In that, they differ. It took little prompting for Llodrat to offer his opinion of North Carolina's current political leaders. He said the legislature's Republican majority wants only to "cut, cut, cut," sacrificing education funding in the state budget.
Gov. Bev Perdue approved her own education cuts before Republicans even came to power, which Llodrat labeled "despicable." The rest of the Democrats in Raleigh? Lazy, he said.
Beyond the same-sex marriage issue, the youth assembly will take up several other controversial issues, the co-speakers said. One would OK the use of hemp in manufacturing and may include a clause legalizing medicinal marijuana, Mack said. Another would make assisted suicide legal.

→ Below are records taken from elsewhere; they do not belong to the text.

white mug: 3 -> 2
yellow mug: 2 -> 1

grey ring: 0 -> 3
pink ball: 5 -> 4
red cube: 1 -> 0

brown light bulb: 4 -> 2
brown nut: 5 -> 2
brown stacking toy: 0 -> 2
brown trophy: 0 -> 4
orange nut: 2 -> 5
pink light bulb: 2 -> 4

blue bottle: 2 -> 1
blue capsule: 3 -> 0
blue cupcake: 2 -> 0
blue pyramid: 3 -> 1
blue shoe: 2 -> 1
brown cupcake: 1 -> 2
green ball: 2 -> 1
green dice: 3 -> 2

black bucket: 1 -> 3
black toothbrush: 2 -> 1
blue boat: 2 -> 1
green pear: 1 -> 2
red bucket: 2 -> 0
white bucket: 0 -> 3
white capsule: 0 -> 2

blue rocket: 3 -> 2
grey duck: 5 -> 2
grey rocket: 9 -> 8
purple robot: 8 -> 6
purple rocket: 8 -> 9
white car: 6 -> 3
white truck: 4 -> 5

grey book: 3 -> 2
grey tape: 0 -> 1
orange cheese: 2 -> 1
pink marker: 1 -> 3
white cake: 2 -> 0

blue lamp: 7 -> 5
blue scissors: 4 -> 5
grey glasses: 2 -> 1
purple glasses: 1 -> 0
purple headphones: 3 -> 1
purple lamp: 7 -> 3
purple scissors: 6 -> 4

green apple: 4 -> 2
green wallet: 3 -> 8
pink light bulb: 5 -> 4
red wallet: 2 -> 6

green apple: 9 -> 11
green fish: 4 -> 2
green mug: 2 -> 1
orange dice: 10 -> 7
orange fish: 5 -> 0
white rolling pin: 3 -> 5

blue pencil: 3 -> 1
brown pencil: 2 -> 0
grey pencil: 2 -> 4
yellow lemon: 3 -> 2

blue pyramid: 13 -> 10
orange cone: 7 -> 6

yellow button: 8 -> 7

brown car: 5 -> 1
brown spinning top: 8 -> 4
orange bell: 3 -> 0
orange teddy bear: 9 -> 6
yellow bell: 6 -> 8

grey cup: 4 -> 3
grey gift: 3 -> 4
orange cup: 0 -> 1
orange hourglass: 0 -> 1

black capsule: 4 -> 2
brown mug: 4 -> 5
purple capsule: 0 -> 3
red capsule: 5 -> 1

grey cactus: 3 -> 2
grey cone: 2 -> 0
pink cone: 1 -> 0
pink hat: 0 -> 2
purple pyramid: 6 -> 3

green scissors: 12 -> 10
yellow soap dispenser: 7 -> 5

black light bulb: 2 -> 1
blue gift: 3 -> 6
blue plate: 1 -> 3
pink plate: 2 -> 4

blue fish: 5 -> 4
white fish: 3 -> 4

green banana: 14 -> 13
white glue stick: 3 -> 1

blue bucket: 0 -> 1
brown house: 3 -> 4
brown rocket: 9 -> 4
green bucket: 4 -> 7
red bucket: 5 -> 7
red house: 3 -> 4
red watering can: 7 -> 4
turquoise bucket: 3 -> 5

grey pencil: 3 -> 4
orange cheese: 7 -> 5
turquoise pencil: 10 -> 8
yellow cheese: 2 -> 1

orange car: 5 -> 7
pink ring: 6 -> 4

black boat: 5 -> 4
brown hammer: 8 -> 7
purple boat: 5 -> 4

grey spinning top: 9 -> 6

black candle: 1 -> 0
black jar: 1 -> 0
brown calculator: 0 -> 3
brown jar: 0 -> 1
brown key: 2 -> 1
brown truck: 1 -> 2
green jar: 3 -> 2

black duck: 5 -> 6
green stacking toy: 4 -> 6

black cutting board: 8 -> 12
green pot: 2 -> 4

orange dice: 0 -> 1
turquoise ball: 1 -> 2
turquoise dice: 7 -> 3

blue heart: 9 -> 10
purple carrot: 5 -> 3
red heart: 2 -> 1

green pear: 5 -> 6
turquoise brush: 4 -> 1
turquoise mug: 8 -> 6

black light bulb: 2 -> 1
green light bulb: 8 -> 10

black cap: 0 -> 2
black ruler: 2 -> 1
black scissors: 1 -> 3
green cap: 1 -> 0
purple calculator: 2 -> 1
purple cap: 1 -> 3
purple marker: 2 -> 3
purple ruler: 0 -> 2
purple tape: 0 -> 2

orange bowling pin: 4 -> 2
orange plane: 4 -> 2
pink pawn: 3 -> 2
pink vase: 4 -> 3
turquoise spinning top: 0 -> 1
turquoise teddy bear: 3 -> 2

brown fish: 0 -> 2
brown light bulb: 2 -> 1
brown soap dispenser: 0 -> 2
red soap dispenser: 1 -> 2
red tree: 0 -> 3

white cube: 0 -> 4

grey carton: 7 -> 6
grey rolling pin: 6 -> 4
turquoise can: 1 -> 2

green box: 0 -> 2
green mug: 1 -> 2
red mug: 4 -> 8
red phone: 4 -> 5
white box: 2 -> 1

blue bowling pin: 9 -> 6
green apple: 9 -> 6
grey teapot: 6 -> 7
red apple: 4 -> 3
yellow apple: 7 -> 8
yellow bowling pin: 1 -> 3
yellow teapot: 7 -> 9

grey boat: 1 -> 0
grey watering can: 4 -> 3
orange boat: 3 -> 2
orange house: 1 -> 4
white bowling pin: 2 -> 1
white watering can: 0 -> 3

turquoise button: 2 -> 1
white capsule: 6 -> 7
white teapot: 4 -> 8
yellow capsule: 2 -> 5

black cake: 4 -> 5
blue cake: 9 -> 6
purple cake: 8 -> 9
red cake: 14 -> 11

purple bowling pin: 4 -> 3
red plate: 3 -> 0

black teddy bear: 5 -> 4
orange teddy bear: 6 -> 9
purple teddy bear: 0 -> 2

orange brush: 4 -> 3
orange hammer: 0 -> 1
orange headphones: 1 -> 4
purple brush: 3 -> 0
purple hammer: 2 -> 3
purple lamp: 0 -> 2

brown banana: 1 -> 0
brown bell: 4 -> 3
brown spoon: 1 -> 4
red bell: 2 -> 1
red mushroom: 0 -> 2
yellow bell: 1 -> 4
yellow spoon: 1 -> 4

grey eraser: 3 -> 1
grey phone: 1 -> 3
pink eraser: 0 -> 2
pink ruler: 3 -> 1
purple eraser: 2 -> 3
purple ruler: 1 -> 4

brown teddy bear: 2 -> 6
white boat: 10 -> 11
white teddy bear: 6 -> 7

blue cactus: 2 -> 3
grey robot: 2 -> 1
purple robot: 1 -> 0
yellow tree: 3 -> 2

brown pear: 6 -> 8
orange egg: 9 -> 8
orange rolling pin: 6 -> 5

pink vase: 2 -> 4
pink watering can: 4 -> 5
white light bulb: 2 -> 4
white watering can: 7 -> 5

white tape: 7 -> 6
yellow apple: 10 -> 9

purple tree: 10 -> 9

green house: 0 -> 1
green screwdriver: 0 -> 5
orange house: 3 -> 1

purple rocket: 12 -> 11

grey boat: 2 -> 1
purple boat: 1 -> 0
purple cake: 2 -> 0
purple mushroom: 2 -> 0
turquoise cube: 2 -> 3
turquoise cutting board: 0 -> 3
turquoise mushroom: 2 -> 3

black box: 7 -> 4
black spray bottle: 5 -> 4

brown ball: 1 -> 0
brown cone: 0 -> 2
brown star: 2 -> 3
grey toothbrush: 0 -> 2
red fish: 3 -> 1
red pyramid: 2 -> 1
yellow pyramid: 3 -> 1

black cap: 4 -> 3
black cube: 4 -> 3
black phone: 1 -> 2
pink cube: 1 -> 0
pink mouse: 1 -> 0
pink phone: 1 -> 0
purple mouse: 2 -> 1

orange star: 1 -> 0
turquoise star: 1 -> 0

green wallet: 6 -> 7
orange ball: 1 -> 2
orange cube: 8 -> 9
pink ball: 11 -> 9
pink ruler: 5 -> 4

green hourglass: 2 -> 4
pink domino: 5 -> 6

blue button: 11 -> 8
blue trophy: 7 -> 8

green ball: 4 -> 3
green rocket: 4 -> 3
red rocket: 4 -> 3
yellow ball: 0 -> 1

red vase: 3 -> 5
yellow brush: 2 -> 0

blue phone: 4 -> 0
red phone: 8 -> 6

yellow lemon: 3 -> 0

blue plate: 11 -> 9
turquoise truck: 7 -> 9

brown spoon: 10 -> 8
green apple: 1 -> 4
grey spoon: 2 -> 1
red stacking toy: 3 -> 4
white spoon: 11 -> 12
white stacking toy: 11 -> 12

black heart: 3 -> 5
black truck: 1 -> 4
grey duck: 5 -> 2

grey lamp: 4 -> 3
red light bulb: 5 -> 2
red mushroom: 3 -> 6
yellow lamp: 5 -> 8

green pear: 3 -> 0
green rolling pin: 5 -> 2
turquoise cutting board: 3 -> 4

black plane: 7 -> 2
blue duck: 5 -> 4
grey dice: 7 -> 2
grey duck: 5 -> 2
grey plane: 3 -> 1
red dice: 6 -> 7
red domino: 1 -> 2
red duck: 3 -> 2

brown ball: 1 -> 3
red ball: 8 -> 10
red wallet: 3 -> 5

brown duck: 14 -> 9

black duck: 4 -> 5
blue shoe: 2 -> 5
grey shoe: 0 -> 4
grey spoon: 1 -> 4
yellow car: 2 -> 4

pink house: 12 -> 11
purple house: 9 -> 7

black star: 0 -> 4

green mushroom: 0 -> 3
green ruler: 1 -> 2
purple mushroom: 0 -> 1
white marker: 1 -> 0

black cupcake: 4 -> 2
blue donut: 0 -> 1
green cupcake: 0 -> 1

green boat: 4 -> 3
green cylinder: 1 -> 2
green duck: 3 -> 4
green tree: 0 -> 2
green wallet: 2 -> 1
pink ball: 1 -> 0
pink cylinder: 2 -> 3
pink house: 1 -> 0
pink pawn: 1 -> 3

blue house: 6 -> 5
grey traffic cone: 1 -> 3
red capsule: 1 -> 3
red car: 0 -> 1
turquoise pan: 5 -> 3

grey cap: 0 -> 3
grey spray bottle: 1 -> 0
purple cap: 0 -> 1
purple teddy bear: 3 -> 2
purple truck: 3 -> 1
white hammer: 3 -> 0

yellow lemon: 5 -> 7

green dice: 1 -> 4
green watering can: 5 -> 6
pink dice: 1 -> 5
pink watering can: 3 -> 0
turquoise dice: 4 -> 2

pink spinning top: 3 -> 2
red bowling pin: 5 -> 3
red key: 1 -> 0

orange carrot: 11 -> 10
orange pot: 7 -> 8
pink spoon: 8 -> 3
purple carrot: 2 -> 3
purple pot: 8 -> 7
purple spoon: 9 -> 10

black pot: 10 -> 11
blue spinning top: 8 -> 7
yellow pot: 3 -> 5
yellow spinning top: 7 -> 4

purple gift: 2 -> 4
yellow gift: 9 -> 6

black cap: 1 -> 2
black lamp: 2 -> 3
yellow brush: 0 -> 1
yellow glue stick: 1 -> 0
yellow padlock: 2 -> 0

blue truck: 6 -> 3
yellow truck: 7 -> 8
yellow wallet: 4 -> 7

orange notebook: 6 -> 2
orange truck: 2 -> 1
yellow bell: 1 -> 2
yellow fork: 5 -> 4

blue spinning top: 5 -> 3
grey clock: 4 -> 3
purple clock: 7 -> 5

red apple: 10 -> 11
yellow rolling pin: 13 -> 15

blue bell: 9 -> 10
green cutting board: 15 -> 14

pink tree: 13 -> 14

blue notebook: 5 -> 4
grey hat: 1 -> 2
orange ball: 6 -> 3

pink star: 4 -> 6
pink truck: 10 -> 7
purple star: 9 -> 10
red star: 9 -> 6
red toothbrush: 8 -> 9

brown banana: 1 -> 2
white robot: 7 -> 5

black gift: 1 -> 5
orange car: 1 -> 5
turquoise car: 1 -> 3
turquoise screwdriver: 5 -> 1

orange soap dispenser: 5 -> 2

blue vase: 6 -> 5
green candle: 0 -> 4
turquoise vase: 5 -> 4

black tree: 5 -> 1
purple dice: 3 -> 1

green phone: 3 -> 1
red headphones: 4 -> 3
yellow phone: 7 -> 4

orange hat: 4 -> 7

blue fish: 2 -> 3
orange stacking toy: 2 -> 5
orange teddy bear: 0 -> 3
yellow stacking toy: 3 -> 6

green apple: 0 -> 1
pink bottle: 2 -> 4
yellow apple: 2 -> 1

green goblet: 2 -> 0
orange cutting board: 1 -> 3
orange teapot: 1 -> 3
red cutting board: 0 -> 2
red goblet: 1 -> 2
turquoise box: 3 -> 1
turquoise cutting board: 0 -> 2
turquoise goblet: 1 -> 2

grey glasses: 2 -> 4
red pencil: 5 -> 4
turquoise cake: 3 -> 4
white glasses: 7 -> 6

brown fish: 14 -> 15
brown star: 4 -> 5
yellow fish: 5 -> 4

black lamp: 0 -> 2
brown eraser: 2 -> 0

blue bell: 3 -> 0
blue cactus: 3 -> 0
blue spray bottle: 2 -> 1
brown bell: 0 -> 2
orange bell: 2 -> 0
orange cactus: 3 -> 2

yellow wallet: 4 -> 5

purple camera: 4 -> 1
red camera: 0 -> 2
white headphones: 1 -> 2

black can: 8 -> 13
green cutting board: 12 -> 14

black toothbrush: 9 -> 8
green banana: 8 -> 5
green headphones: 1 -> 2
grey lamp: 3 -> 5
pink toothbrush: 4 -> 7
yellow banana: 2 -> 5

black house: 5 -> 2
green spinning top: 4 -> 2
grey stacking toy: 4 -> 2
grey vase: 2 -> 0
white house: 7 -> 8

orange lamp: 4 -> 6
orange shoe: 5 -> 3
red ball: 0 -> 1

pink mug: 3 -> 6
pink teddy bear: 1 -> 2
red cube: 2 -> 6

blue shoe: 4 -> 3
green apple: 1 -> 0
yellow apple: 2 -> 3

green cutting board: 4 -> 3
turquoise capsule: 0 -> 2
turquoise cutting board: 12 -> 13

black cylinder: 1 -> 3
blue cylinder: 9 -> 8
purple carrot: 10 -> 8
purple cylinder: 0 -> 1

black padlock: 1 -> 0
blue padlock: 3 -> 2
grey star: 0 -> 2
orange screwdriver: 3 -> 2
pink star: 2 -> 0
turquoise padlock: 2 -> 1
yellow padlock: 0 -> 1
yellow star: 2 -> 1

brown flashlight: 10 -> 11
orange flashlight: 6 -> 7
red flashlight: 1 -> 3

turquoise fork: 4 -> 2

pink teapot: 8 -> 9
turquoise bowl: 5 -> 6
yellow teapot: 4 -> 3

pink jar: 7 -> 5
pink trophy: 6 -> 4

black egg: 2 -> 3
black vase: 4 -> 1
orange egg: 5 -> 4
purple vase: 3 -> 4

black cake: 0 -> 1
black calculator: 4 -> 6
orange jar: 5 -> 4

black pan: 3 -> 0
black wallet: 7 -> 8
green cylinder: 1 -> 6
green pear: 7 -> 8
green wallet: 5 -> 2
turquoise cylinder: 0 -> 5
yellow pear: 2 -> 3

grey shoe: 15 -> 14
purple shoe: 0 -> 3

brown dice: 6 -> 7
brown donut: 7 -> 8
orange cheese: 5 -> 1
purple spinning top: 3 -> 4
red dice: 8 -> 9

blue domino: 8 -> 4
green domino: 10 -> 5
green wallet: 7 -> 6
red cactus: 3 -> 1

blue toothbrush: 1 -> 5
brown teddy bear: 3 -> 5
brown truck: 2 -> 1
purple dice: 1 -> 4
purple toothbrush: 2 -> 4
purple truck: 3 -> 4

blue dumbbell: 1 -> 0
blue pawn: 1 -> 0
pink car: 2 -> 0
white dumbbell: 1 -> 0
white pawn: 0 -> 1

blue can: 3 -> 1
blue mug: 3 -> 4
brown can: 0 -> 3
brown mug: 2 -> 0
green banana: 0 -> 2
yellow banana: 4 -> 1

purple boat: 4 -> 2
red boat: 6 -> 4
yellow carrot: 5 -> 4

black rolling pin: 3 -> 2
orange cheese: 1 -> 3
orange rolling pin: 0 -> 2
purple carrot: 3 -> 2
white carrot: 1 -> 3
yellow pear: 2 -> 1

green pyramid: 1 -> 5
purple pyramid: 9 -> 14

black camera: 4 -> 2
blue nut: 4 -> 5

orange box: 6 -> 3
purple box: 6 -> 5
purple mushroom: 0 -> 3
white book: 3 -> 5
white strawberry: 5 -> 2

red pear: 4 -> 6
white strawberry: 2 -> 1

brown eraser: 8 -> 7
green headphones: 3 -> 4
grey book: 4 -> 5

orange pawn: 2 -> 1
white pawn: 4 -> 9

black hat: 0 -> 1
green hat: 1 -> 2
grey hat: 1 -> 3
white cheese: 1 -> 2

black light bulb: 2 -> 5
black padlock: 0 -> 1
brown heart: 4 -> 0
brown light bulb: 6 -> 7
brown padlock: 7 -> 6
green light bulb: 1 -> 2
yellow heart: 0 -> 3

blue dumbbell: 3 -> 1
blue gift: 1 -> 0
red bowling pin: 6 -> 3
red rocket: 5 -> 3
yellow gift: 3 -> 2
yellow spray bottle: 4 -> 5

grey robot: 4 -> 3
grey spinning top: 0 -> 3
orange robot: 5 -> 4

Debating controversial issues will push participants to think and debate, Llodrat said. Mack said she expects them to do so with an air of civility.
"You may not agree with it, but just be respectful and knowledgeable about it and give other people a chance to explain," she said. "Take into consideration everything, not just your ideas, but others, as well.
"Like when you were in elementary school and your teachers would say, 'Treat others like you would want to be treated,' " she said. "It's kind of the same concept."
Karl Sjolund, headmaster at Salem Academy, said that Mack speaks when she has something to say, but not just to hear herself talk.
"She's a quiet leader in some ways, but she's going to be solid as a rock," Sjolund said. "She will stand tall."